Sunday brought her legs up onto the couch, and draped her arms over her knees, giggling. Remus had a sudden urge to kiss her, looking at her tiny ankles and glowing smile, shining in the moonlight.
“I have a sister,” Sunday announced. Remus felt his eyes shoot up his forehead.
“Do you really? What’s her name? How old is she?”
“Yes, I do. Her name is Kathleen. She’s turning thirteen.” She hugged her knees tighter to her chest, and lowered her head.
“Why didn’t you tell me about her?”
Sunday continued lowering her head, until he couldn’t see her face. “Well, you never asked, and...” She lifted her head suddenly, and Remus was surprised to see tears twinkling in her eyes. “I miss her.”
“My turn,” said Remus, feeling awkward and unhelpful as he watched Sunday dry her eyes, and not knowing what to do. “When I was little, I used to dress up like a princess.”
Sunday looked at him, her eyes still damp, frowning, then threw her head back and laughed throatily.
“Don’t laugh!” said Remus, feeling like laughing himself. “I was a great princess.
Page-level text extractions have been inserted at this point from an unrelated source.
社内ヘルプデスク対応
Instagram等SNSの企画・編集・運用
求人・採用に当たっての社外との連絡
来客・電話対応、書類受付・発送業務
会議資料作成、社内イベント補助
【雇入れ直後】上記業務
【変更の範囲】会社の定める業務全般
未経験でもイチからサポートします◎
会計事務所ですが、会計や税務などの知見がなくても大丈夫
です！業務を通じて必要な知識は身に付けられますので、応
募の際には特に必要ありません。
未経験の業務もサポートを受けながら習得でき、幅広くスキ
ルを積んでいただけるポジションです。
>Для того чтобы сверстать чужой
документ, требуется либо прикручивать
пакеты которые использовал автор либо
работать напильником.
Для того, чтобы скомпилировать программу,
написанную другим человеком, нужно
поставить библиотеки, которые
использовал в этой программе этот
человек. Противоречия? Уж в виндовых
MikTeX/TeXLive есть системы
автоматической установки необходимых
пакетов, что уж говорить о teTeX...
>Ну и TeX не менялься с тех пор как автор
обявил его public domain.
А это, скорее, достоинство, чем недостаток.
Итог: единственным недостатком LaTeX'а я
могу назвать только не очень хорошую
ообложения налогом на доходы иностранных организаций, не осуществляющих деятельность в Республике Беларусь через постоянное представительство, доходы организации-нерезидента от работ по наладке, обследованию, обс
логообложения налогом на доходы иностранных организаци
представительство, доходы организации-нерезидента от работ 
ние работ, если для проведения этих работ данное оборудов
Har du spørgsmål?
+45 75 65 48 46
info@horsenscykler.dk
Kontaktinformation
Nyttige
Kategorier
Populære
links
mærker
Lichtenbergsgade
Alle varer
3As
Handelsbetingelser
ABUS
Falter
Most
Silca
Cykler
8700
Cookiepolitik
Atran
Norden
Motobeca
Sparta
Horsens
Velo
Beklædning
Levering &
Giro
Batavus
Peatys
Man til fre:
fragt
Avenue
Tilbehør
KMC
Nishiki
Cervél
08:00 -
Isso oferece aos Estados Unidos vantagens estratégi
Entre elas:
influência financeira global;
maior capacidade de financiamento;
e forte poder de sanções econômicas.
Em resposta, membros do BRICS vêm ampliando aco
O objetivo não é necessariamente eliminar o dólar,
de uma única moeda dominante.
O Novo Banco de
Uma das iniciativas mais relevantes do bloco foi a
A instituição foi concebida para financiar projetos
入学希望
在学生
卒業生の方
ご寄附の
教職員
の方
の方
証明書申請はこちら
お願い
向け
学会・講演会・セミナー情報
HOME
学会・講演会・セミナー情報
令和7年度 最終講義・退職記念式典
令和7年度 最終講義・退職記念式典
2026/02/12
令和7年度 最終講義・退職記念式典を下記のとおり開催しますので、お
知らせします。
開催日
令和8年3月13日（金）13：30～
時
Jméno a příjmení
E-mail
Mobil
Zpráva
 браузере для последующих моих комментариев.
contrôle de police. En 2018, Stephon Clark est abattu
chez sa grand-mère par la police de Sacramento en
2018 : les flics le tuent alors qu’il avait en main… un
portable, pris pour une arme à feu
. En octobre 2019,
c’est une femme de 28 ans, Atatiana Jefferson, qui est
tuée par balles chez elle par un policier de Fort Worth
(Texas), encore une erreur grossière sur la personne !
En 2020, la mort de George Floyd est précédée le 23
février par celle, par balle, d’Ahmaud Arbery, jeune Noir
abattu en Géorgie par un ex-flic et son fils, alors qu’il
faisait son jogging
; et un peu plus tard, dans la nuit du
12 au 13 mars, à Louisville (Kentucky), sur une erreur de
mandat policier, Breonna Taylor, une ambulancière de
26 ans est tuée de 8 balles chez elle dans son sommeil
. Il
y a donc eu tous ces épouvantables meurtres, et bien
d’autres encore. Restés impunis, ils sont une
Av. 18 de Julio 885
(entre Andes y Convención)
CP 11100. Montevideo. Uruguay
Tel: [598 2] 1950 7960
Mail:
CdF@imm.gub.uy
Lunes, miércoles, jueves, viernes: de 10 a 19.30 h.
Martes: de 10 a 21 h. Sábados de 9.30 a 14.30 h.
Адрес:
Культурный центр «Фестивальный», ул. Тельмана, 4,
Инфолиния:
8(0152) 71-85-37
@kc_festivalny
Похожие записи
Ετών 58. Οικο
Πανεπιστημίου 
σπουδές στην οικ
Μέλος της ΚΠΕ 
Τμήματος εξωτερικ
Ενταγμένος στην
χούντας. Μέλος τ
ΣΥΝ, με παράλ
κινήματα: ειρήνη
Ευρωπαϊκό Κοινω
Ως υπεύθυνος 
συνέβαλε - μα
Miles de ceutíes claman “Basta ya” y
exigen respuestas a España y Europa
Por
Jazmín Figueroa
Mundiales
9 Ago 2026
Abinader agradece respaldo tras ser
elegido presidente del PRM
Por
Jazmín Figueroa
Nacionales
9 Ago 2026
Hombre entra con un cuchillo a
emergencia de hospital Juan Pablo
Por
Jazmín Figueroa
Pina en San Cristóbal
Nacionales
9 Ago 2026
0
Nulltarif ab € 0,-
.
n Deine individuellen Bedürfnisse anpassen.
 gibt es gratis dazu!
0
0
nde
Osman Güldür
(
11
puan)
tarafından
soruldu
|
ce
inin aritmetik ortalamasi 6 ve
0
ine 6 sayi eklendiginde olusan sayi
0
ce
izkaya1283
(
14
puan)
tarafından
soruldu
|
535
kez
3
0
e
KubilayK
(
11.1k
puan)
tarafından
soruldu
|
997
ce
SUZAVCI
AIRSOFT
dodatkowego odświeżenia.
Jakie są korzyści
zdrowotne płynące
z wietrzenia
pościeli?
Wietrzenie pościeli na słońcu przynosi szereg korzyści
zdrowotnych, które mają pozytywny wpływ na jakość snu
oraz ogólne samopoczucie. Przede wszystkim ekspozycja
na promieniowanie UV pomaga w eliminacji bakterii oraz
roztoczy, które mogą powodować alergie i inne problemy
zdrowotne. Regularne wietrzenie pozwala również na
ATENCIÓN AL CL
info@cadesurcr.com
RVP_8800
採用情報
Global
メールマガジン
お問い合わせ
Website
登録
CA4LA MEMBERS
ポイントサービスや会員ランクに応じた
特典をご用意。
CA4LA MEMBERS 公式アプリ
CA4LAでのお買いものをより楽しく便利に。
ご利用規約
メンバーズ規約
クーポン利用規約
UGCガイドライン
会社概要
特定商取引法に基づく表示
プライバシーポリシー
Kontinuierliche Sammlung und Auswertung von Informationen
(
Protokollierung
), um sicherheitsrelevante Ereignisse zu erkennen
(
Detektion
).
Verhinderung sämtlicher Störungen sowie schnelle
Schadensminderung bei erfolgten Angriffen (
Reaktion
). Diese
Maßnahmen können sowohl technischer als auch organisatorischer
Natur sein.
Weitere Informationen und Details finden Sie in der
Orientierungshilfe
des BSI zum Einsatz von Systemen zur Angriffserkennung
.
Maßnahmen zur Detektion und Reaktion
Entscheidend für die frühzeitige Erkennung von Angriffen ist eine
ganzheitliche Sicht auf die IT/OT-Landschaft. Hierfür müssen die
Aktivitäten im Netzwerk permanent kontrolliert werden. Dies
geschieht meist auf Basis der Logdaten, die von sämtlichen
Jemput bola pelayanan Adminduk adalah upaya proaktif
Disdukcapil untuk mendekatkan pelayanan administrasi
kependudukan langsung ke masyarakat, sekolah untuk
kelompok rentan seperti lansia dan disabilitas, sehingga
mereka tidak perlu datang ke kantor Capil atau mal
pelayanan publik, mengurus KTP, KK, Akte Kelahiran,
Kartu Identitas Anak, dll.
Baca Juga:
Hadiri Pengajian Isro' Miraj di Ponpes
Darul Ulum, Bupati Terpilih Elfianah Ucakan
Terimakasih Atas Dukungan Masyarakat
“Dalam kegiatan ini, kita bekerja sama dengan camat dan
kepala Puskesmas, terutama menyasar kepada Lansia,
I had shoes and a dress and everything.”
She smiled that beautiful, melancholy smile, and he melted.
Sunday closed her eyes. “I hate the thought of marriage.”
Remus, surprised, almost fell of the couch. “Really?”
“That’s so weird!” When Sunday looked down, embarrassed, Remus quickly added, “Cause, I hate it, too.”
Sunday’s eyes lit up. “The thought of doing all that work.”
“Taking care of each other.”
“Trying to provide for your family.”
“The bills and things,” Remus added.
“Not to mention keeping kids in order.”
“All those vows. In sickness and in health...pointless.”
Sunday nodded. “Tying the knot. Ball and chain.”
“Who would want it?” Remus agreed.
“Not me,” Sunday whispered, before leaning forward to press her lips to his.